The American Civil Liberties Union and organizations representing sex trade workers want the rules changed.
The current system feeds the perception that sex workers are "a substandard type of victim," said Maxine Doogan, who described herself as a working prostitute and an organizer for the Erotic Service Providers Union in San Francisco. "It institutionalizes sexual assaults against our class of worker."
Changing the rule has the support of district attorneys in Alameda, Santa Clara and Sutter counties, along with the victim-witness program director for Santa Barbara County's district attorney's office. They say sex workers often are coerced into their trade and so should not be denied benefits if they are harmed.
The conservative Criminal Justice Legal Foundation says its goal is to "assure that crime does not pay," but in this case agrees with changing the rules.
"Prostitution is a crime, but it's a minor one," said Kent Scheidegger, the foundation's legal director. "If someone's been a victim of a major crime like rape or battery, it shouldn't disqualify them from restitution."
Also, there was no opposition in writing or at public hearings on the proposed rule change from more than 20 law enforcement officials, mental health providers, victims and advocates who commented, Myers said.
The board will meet Thursday morning to consider the request.

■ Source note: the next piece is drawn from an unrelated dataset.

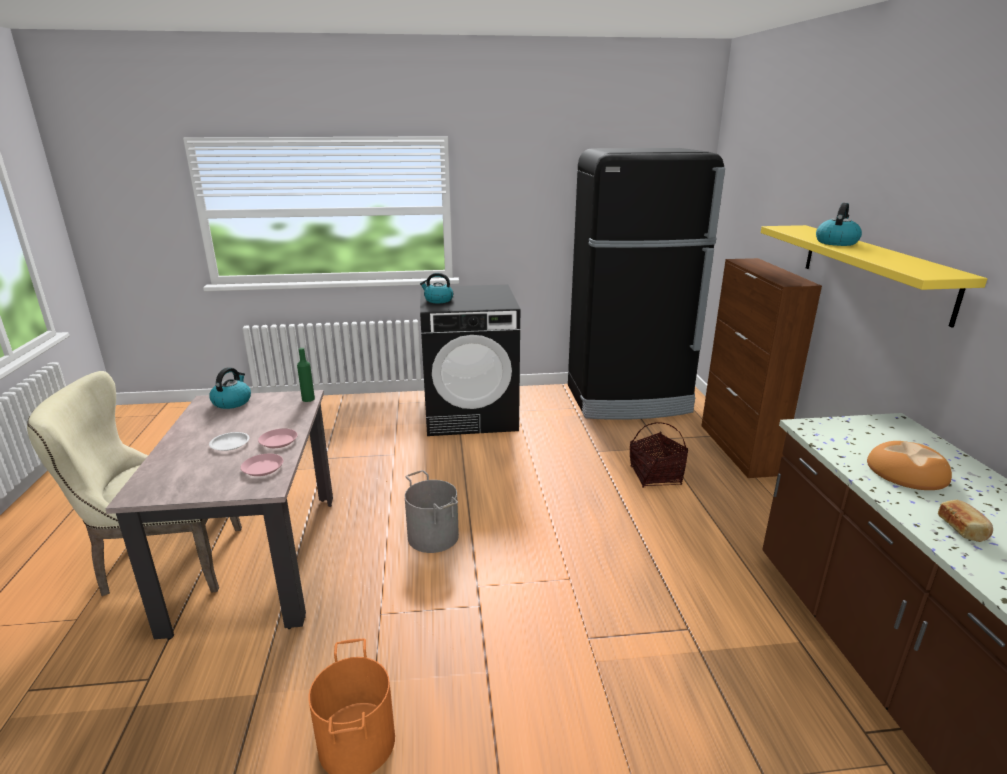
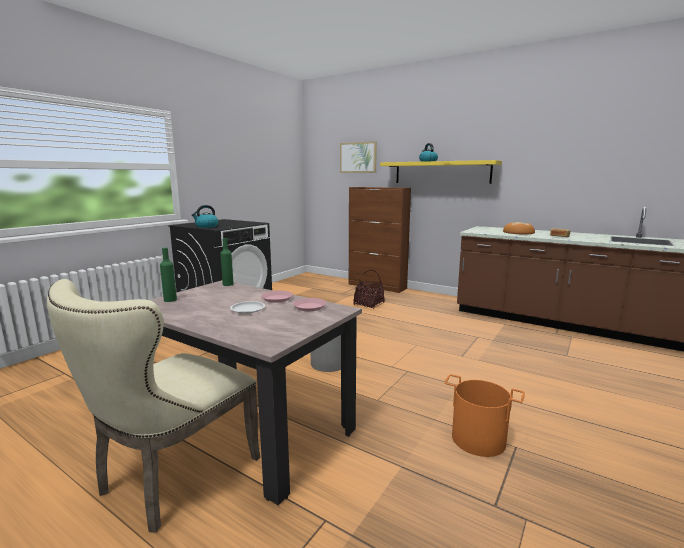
camera: 50 degrees left, 10 degrees down
(232, 402) = (170, 300): kettle -> green bottle
(628, 400) = (299, 285): black fridge -> none
(768, 202) = (358, 157): none -> picture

Board members could do away with the rule or make changes. It currently applies to any activity related to prostitution, including pimping or soliciting.
California created the nation's first victim compensation program in 1965, and formal rules barring payments to those involved in criminal activity have been in place since 1999. Such rules also bar reimbursement for those injured as a result of their involvement with illegal drugs, gang activities or consensual fights.
The program gets its money from fines and restitution paid by criminals, along with federal matching funds. It reimburses victims of violent crimes for expenses including medical care, counseling, lost income and increasing home security.
"Whether someone is engaged in prostitution shouldn't have anything to do with whether they've been beaten or raped," said Kimberly Horiuchi, an ACLU attorney. "Anytime we walk down the road that 'the victim deserved it,' it sends the wrong message."
Though victims can be reimbursed for up to $62,000 in expenses, the average compensation is just under $2,000. Last year the board denied 28 claims because the victims were deemed to have been involved in prostitution-related activities.
This year the board amended its regulations to comply with a new state law that allows reimbursement for human trafficking victims regardless of their activities.
"Whether there was prostitution or not, if they were deemed to be involved in trafficking then they can qualify for our program," Myers said.
Doogan said it is common for sex workers to face threats or assaults from pimps or customers. Yet, they are often reluctant to report crimes because they themselves are involved in an illegal activity.
"I have been in a lot of situations where I needed to call for help and police protection," said Doogan. Yet, "I have to think about risking my economic circumstances in order to report crimes when I've been a victim. Those are really tough calls that people who are in the sex industry have to weigh every day."
None of the three board members would comment in advance of Thursday's meeting. They are Marybel Batjer, secretary of the California Government Operations Agency and the board's chairwoman; state Controller John Chiang; and San Bernardino County District Attorney Michael Ramos.